* [SEITENAUSZUG]
━━━━
Unabhängig von der Grafikkarte und dem Ziel diese durch eine andere Anrichtung "mit zu kühlen",
ist in erster Hinsicht wichtig, welches Board eingesetzt wird. Danach sollte in Erfahrung gebracht 
werden, welche Anordnnung welches Kühlers darauf "optimiert" ist.

Generell habe ich die Erfahrung gemacht, dass die Reviews bei PCGH sehr aufschlussreich und
dem "allgemein" gültigen Ergebnis nahe kommen sollten.


----------



## Prozessorarchitektur (20. August 2012)

*AW: CPU kühler ausrichtung*

Nun ich habe ein Cooler master HAF922 
Und meine Konfig ist derzeit
AMD ph2 1090t
asrock kn78d
8GB DDR2 Ram 
SB xfii xtreme gamer
Evga GTX460 scc+
hauppauge nova splus
Jmicron contrller Karte (ide sata2 und e-sata)
5 HDD
2 DVD
Einschib für 3,5 HDD bay
1 SSD

Ist voll ich weiss.
Von Vorne kommt keine Luift hinnein bzw kaum (ich sollte mal den Staub abwischen)
Von der Seite habe ich ein 25cm lüfter laufen (war beim case dabei aber oben
2x140 Lüfter von artic cooling aber sau laut, hätte damals die scythe s-flex nehmen sollen. Diese Pusten raus
Und in der Front den Serienlüfter vom HAF 922

Nu Stellt sich die frage ob denn die vertikale Ausrichtung  zur Oberseite de Gehäuses blasend besser ist bei meinen Modell oder ob die Klassische Richtung bessere Ergebnisse Liefert.
CPU kühler stehen dann zur Wahl

scythe mugen (frei wählbar aber extreme Montage (man wünscht sich 3 Hände)
Thermalright macho nur nach oben umständliche Montage
Scythe yasya nur nach oben aber einfachste Montage

Das Projekt steht aber noch in weiter ferne (mangels Geld) aber ich wollt das gern gelöst haben.


@Sanyassin
Dieser artikel ist sehr Speziell auf Quadratische intel Plattform ausgelegt und beschreibt die Mitkühlung anderer Komponente bzw welche Wärmeverlauf die wärme nicht Stauen lässt.
Leider lässt sich das kaum bis gar nicht mit einen AMD rechteckigen Sockel vereinbaren, weil man da keine Wahl hat.
Es gibt nur wenige CPU kühler die sich in jeder Richtung ausrichten lassen. Der Mugen3 ist einer von diesen. Aber die Montage
Falls alternativen immer her damit außer es übersteigt den preis von max 40€ und passt in mein Case


----------



## target2804 (20. August 2012)

*AW: CPU kühler ausrichtung*



Leckrer schrieb:


> In beiden Fällen ist der lüfter unten...das meinte target mit "nach unten ausrichten"...denke ich...
> 
> Von daher hat er nicht unrecht.


 

ja genau so meinte ich es. dann hab ichs doch richtig verstanden. wollte quasi sagen, dass der cpu dank der thermik eh schon warme luft abbekommt, die er als noch wärmere nach oben pustet. deshalb würde ich den fan des kühlers nach vorne ausrichten^^


----------



## Stryke7 (20. August 2012)
━━━━
* [AUSZUG LISTE]
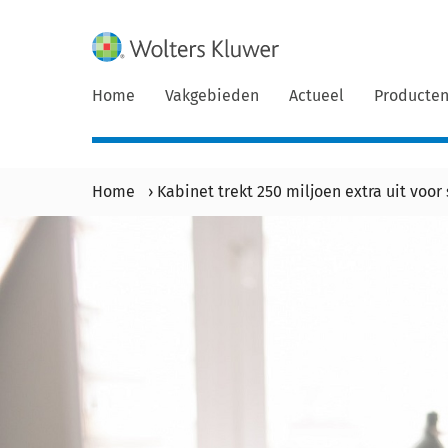
Home
Vakgebieden
Actueel
Producte
Home
›
Kabinet trekt 250 miljoen extra uit voo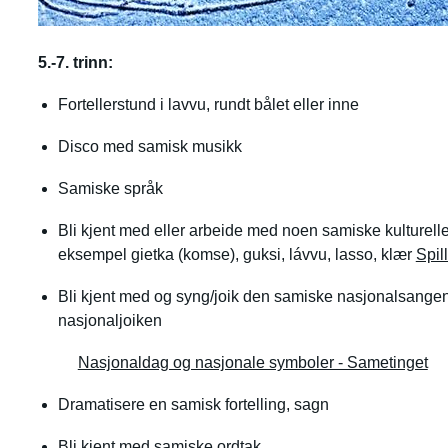
5.-7. trinn:
Fortellerstund i lavvu, rundt bålet eller inne
Disco med samisk musikk
Samiske språk
Bli kjent med eller arbeide med noen samiske kulturell
eksempel gietka (komse), guksi, lávvu, lasso, klær
Spil
Bli kjent med og syng/joik den samiske nasjonalsangen
nasjonaljoiken
Nasjonaldag og nasjonale symboler - Sametinget
Dramatisere en samisk fortelling, sagn
Bli kjent med samiske ordtak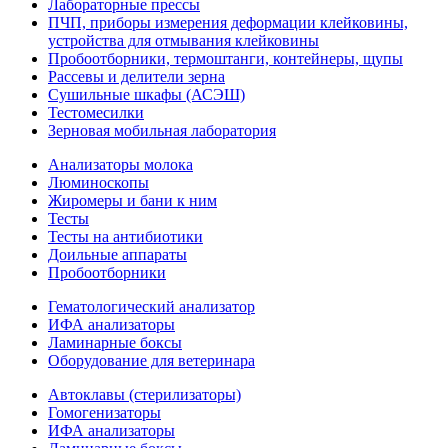
Лабораторные прессы
ПЧП, приборы измерения деформации клейковины,
устройства для отмывания клейковины
Пробоотборники, термоштанги, контейнеры, щупы
Рассевы и делители зерна
Сушильные шкафы (АСЭШ)
Тестомесилки
Зерновая мобильная лаборатория
Анализаторы молока
Люминоскопы
Жиромеры и бани к ним
Тесты
Тесты на антибиотики
Доильные аппараты
Пробоотборники
Гематологический анализатор
ИФА анализаторы
Ламинарные боксы
Оборудование для ветеринара
Автоклавы (стерилизаторы)
Гомогенизаторы
ИФА анализаторы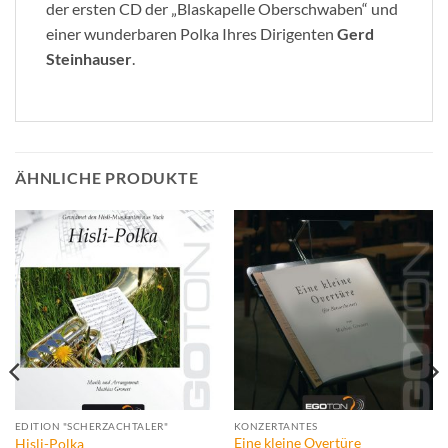
der ersten CD der „Blaskapelle Oberschwaben“ und
einer wunderbaren Polka Ihres Dirigenten
Gerd
Steinhauser
.
ÄHNLICHE PRODUKTE
EDITION "SCHERZACHTALER"
KONZERTANTES
Eine kleine Overtüre
Hisli-Polka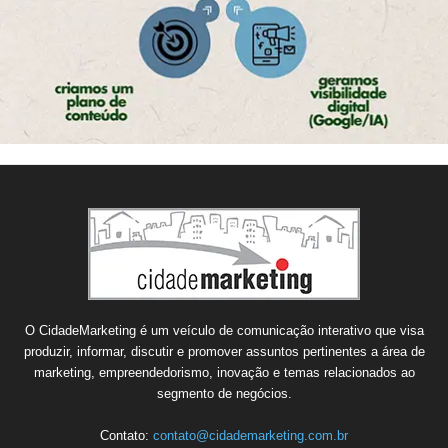
O CidadeMarketing é um veículo de comunicação interativo que visa
produzir, informar, discutir e promover assuntos pertinentes a área de
marketing, empreendedorismo, inovação e temas relacionados ao
segmento de negócios.
Contato:
contato@cidademarketing.com.br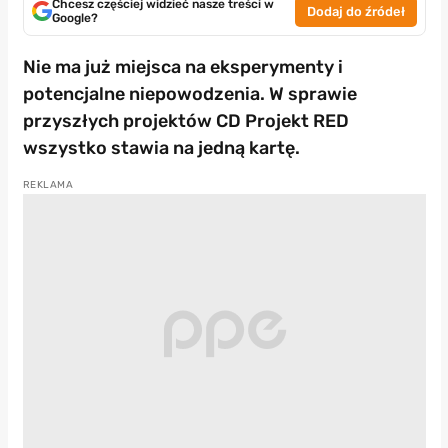
Chcesz częściej widzieć nasze treści w
Dodaj do źródeł
Google?
Nie ma już miejsca na eksperymenty i
potencjalne niepowodzenia. W sprawie
przyszłych projektów CD Projekt RED
wszystko stawia na jedną kartę.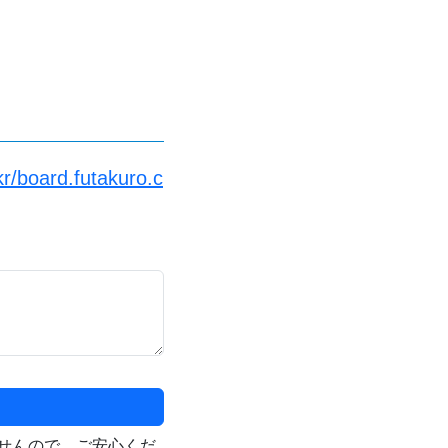
kr/board.futakuro.c
せんので、ご安心くだ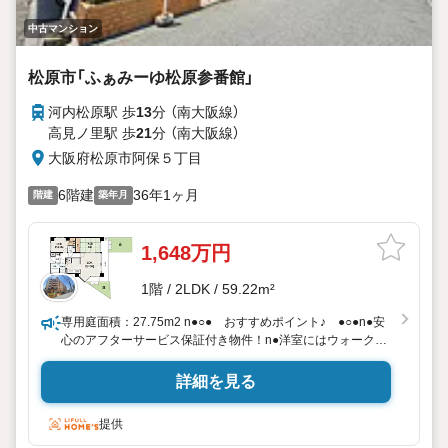
中古マンション
松原市「ふぁみーゆ松原参番館」
河内松原駅 歩
13
分 （南大阪線）
高見ノ里駅 歩
21
分 （南大阪線）
大阪府松原市阿保５丁目
6階建
36年1ヶ月
階建
築年月
1,648万円
1階 / 2LDK / 59.22m²
専用庭面積：27.75m2 n●○● おすすめポイント♪ ●○●n●安
心のアフターサービス保証付き物件！n●洋室にはウォークイ
ンクローゼットあり♪便利な大容量収納♪n●1階部分なのでエ
レベーターでの昇降も不要です♪階下への足音の心配もござい
詳細を見る
ません♪n●オートロックマンション！女性やお子様だけの時
にでも安心です！共用部には宅配ＢＯＸもあり♪n●近鉄南大
提供
阪線「河内松原」駅までは徒歩13分！n●徒歩5分圏内にはスー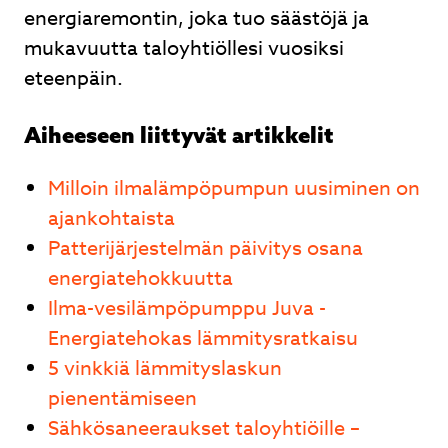
energiaremontin, joka tuo säästöjä ja
mukavuutta taloyhtiöllesi vuosiksi
eteenpäin.
Aiheeseen liittyvät artikkelit
Milloin ilmalämpöpumpun uusiminen on
ajankohtaista
Patterijärjestelmän päivitys osana
energiatehokkuutta
Ilma-vesilämpöpumppu Juva -
Energiatehokas lämmitysratkaisu
5 vinkkiä lämmityslaskun
pienentämiseen
Sähkösaneeraukset taloyhtiöille –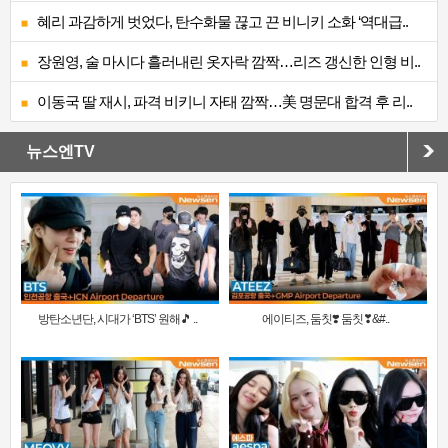
혜리 과감하게 벗었다, 탄수화물 끊고 끈 비니키 소화 ‘역대급..
장원영, 술 마시다 흘러내린 옷자락 깜짝…리즈 갱신한 인형 비..
이동국 딸 재시, 파격 비키니 자태 깜짝…美 명문대 합격 후 리..
뉴스엔TV
방탄소년단, 시대가 ‘BTS’ 원해🎵 ..
에이티즈, 둠칫❣️ 둠칫❣&#..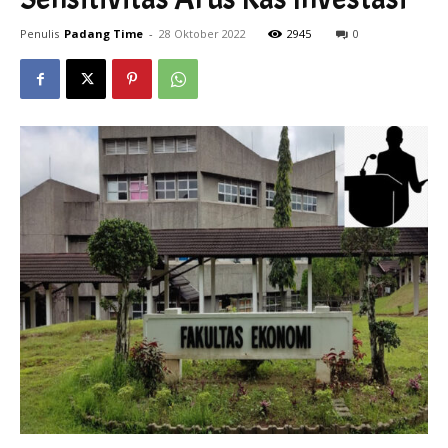
Penulis
Padang Time
-
28 Oktober 2022
2945
0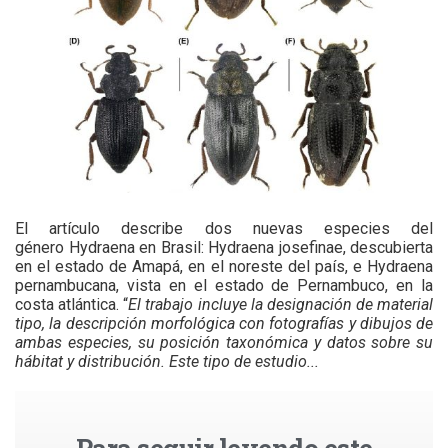
El artículo describe dos nuevas especies del
género Hydraena en Brasil: Hydraena josefinae, descubierta
en el estado de Amapá, en el noreste del país, e Hydraena
pernambucana, vista en el estado de Pernambuco, en la
costa atlántica. “
El trabajo incluye la designación de material
tipo, la descripción morfológica con fotografías y dibujos de
ambas especies, su posición taxonómica y datos sobre su
hábitat y distribución. Este tipo de estudio...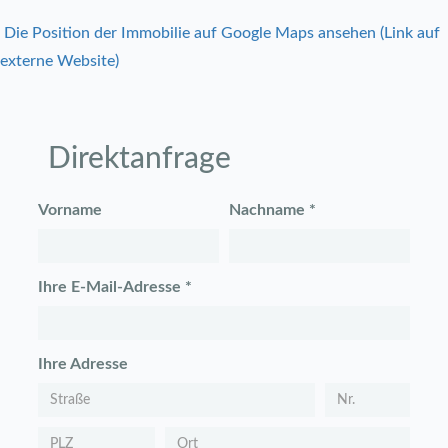
Die Position der Immobilie auf Google Maps ansehen (Link auf
externe Website)
Direktanfrage
Vorname
Nachname *
Ihre E-Mail-Adresse *
Ihre Adresse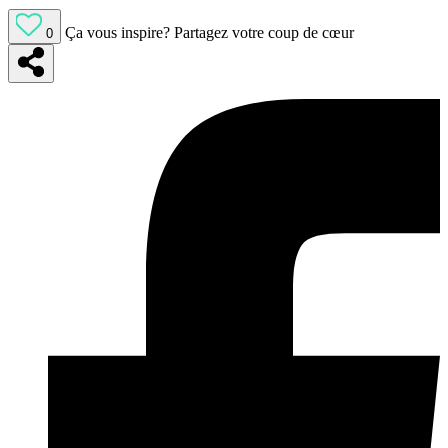
Ça vous inspire?
Partagez votre coup de cœur
0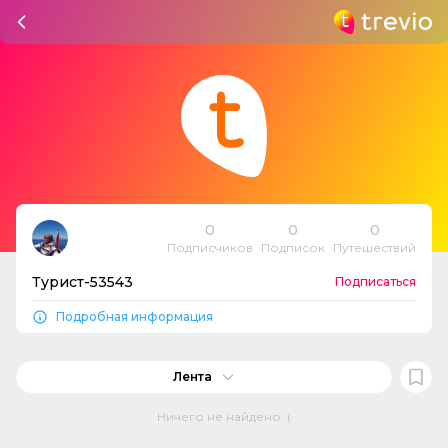
0
0
0
Подписчиков
Подписок
Путешествий
Турист-53543
Подписаться
Подробная информация
Лента
Ничего не найдено :(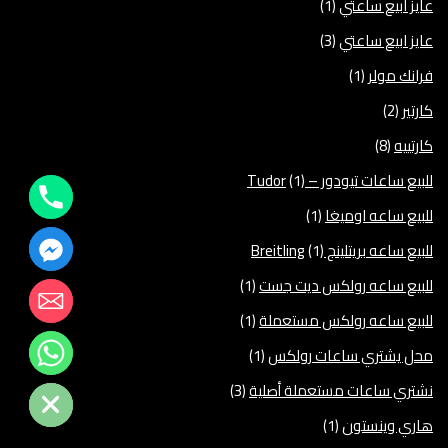
عايز ابيع ساعتي
(1)
عايز ابيع ساعتي
(3)
فرانك مولر
(1)
كارتير
(2)
كارتييه
(8)
للبيع ساعات تيودور – Tudor
(1)
للبيع ساعه اوميغا
(1)
للبيع ساعه بريتلينج Breitling
(1)
للبيع ساعه رولكس ديت جست
(1)
للبيع ساعه رولكس مستعملة
(1)
محل يشتري ساعات رولكس
(1)
Hide chaty
نشتري ساعات مستعملة أصلية
(3)
هاري وينستون
(1)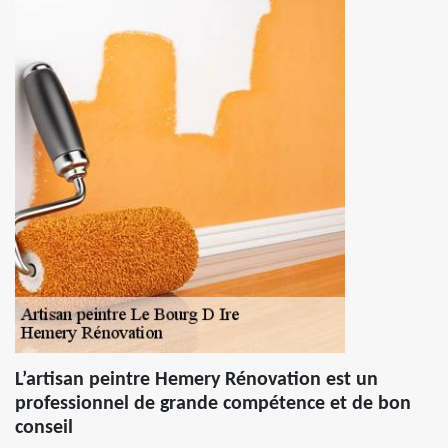
L’artisan peintre Hemery Rénovation est un
professionnel de grande compétence et de bon
conseil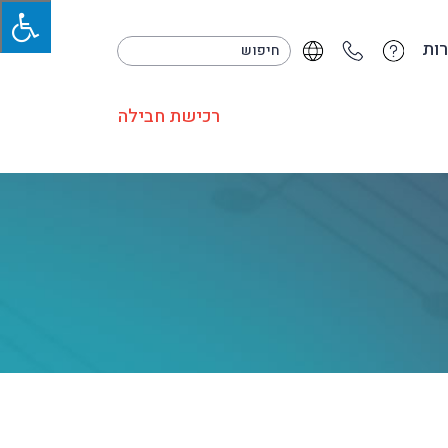
ות
רכישת חבילה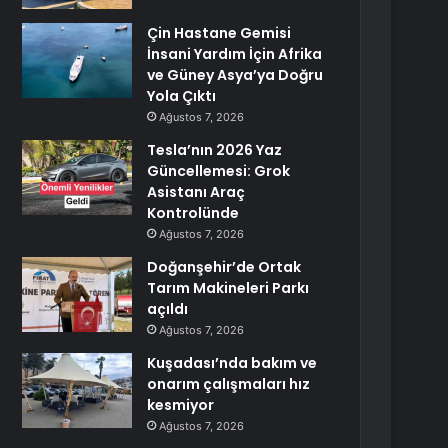
Çin Hastane Gemisi
İnsani Yardım İçin Afrika
ve Güney Asya’ya Doğru
Yola Çıktı
Ağustos 7, 2026
Tesla’nın 2026 Yaz
Güncellemesi: Grok
Asistanı Araç
Kontrolünde
Ağustos 7, 2026
Doğanşehir’de Ortak
Tarım Makineleri Parkı
açıldı
Ağustos 7, 2026
Kuşadası’nda bakım ve
onarım çalışmaları hız
kesmiyor
Ağustos 7, 2026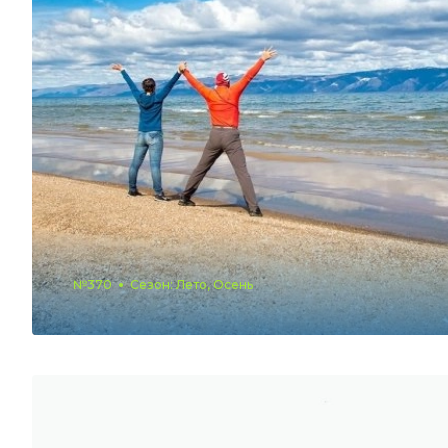
№370
Сезон: Лето, Осень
━━━━
* [AUFGABE 1] Zitiere aus der Forendiskussion über die Ausrichtung von CPU-Kühlern wortgetreu das Stück von „Thermalright macho nur“ bis „keine Wahl hat.“.
* [AUFGABE 2] Wie viel darf ein anderer CPU-Kühler laut der Forendiskussion über die Ausrichtung von CPU-Kühlern höchstens kosten?
* [AUFGABE 3] Schreib die Forendiskussion über die Ausrichtung von CPU-Kühlern im Anschluss an ihr letztes Stück weiter.

* [ANTWORT 1]
Thermalright macho nur nach oben umständliche Montage
Scythe yasya nur nach oben aber einfachste Montage

Das Projekt steht aber noch in weiter ferne (mangels Geld) aber ich wollt das gern gelöst haben.


@Sanyassin
Dieser artikel ist sehr Speziell auf Quadratische intel Plattform ausgelegt und beschreibt die Mitkühlung anderer Komponente bzw welche Wärmeverlauf die wärme nicht Stauen lässt.
Leider lässt sich das kaum bis gar nicht mit einen AMD rechteckigen Sockel vereinbaren, weil man da keine Wahl hat.

* [ANTWORT 2] Höchstens 40 €.

* [ANTWORT 3]
*AW: CPU kühler ausrichtung*

ich würde ihn klassisch nach hinten pusten lassen.

ist tatsächlich ganz schön voll, sollte aber gehen.


----------



## Leckrer (20. August 2012)

Stryke7 schrieb:
			
		

> ich würde ihn klassisch nach hinten pusten lassen.
> 
> ist tatsächlich ganz schön voll, sollte aber gehen.



Beste Idee denke ich


----------



## target2804 (20. August 2012)

*AW: CPU kühler ausrichtung*

macht mMn auch am meisten sinn.


----------



## Prozessorarchitektur (22. August 2012)

*AW: CPU kühler ausrichtung*

Nun ich belebe gern meinen thread wieder

gibt es alternativen zum Mugen 3 die sich in einen amd phenom2 x6 1090t und k10n78d  in jede richtung montieren lässt
Und nein der macho ist in eine richtung fixiert  zum Deckel hinaus.
der scythe yasya fällt auch flach weuil zum deckel raus.
wie siueht es mit bequite und thermaright silver arrow aus. die liegen über mein budget aber wenn es sein muss.
Ich will die 4GHz aus Prestige gründen.


----------



## Eddy@Nanoxia (22. August 2012)

*AW: CPU kühler ausrichtung*

Der aktuelle Macho ist bei AMD zum Heck fixiert, nicht zum Deckel. Betrifft alle aktuellen Thermalright Kühler.


----------



## Prozessorarchitektur (22. August 2012)

*AW: CPU kühler ausrichtung*

das Rechteck des retalation Modul ist entlang der rams ausgerichtet beim k10n78d RAM zur HDD DVD und dann ist der macho zum Heck?
Und wie ist die Montage


----------



## Eddy@Nanoxia (22. August 2012)

*AW: CPU kühler ausrichtung*

Alle AMD Boards haben diese Ausrichtung des Retention-Modules (zumindest kenne ich es nicht anders). Ich habe ja selbst zu Hause ein AMD Board mit einem Macho drauf. 
Die Montage ist im Grunde identisch zum Intel Sockel, mal davon abgesehen das man eben andere Bohrlöcher nutzen muss. Also ganz normal verschrauben über die Backplate. Das Retention-Modul wird dafür entfernt, wie bei jedem Kühler der verschraubt wird.


----------



## Prozessorarchitektur (22. August 2012)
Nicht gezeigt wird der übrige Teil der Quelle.